One of Nick's more perplexing ideas was that all Frestonians should adopt the name Bramley. He hoped this would make 'we are all one family' sufficiently true that the GLC would be legally obliged to rehouse us all together, if Frestonia was demolished. Bramley Road was half a mile beyond our national borders so nobody took any notice. But when we needed to form a formal body to negotiate redevelopment plans, nobody argued with his suggestion of Bramleys Housing Co-Op.
Nick and his son Merlyn with redevelopment ideas.
Frestonians were adamant that they wanted a mixture of work and living space. Many were artisans and needed workshops, which were unaffordable on the open market. There was also universal insistence that any redevelopment scheme should dispense with fenced plots and retain a single, enclosed communal garden.
The eventual redevelopment scheme did keep the communal garden, but built substantial light industrial workshop units which were too large and too expensive for Frestonians. They had really just wanted a dedicated workroom within their living space.
Putting the front door back after a police raid based on mistaken identity.

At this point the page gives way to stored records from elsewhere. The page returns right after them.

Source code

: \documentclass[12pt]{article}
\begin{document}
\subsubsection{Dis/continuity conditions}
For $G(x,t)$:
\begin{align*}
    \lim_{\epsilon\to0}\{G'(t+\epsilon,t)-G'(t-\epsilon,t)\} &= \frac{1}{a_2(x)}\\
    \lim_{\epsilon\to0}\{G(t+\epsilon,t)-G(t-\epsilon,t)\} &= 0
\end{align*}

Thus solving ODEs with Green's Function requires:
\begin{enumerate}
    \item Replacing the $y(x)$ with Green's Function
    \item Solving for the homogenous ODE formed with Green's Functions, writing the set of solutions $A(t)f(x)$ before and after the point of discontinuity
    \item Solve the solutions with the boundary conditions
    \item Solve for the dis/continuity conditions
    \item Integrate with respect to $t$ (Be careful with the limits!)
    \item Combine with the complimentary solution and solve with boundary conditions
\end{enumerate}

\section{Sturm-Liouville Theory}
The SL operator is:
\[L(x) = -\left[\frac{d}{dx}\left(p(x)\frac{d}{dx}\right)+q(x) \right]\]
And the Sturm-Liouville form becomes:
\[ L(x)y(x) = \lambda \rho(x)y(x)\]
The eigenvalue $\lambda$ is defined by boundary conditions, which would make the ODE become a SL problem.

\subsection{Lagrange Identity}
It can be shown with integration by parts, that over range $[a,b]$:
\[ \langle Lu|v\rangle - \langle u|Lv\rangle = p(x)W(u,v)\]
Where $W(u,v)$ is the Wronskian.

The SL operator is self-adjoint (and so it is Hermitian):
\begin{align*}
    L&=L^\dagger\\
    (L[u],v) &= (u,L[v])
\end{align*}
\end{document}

Frestonia struggled on throughout the early 80's. The Bramley's Housing Co-Op, formed in the aftermath of the showdown with the GLC, engaged in negotiations with the Notting Hill Housing Trust to secure acceptable redevelopment without evictions. It was a double-edged process : Frestonia had to trade its independence of spirit for security. Some Frestonians, unenamoured of the prospect, drifted away and were often replaced by people with too much affinity for hard drugs. Yuppie values were on the ascendant, and "me first" predation dissipated much of the "we are one family" Frestonian ideal.
By 1982 I had had enough. I had a small son, and was doing well enough to have other options. I had had my cameras stolen twice - not by Frestonians, but by outsiders who treated the place as a law-free opportunity. And there had been an attempted murder outside my front door, a dispute over a £10 drug deal - outsiders again. It had become a nasty place to be.
From time to time I went back. Quite a few Frestonians persevered and became tenants as the planned staged redevelopment slowly cleared away the filthy slums and created new, dry houses, a process that took nearly a decade. The druggies obligingly died or left for pastures worse. Now you wouldn't know it from any other tidy London street, except there is still a communal garden and a small place in history. Something of the spirit of Frestonia still endures.
In 2004 Bramley's Housing Co-Op threw a party to celebrate 20 years of life in the redeveloped Frestonia. Many of the original citizens, and their now grown-up children and grandchildren still live there today, or like me, returned to visit.
The communal garden remains a core of the community, only a great deal prettier. There is now a commemorative spiral walk beneath a willow tree, for Nick Albery who died in 2001 and whose crazy idea the Declaration of Independence was.
The event was recognisably a Frestonian cultural event : a really good band playing loud enough to cause an international incident, no food but plenty of booze (there's still no money), and disorganised to perfection in the traditional manner. Still, you could catch an occasional, faint, patchouli-scented whiff of idealistic freedom of spirit on the evening breeze, as out of time and place in London now as it ever was. In 1978 Sir Horace Cutler, then the exasperated head of the GLC, wrote to Frestonians 'if you did not exist, it would be necessary to invent you'. He was not wrong : the Frestonian constitutional principle 'We are all one family' certainly merits wider adoption. Globally would be a good place to start.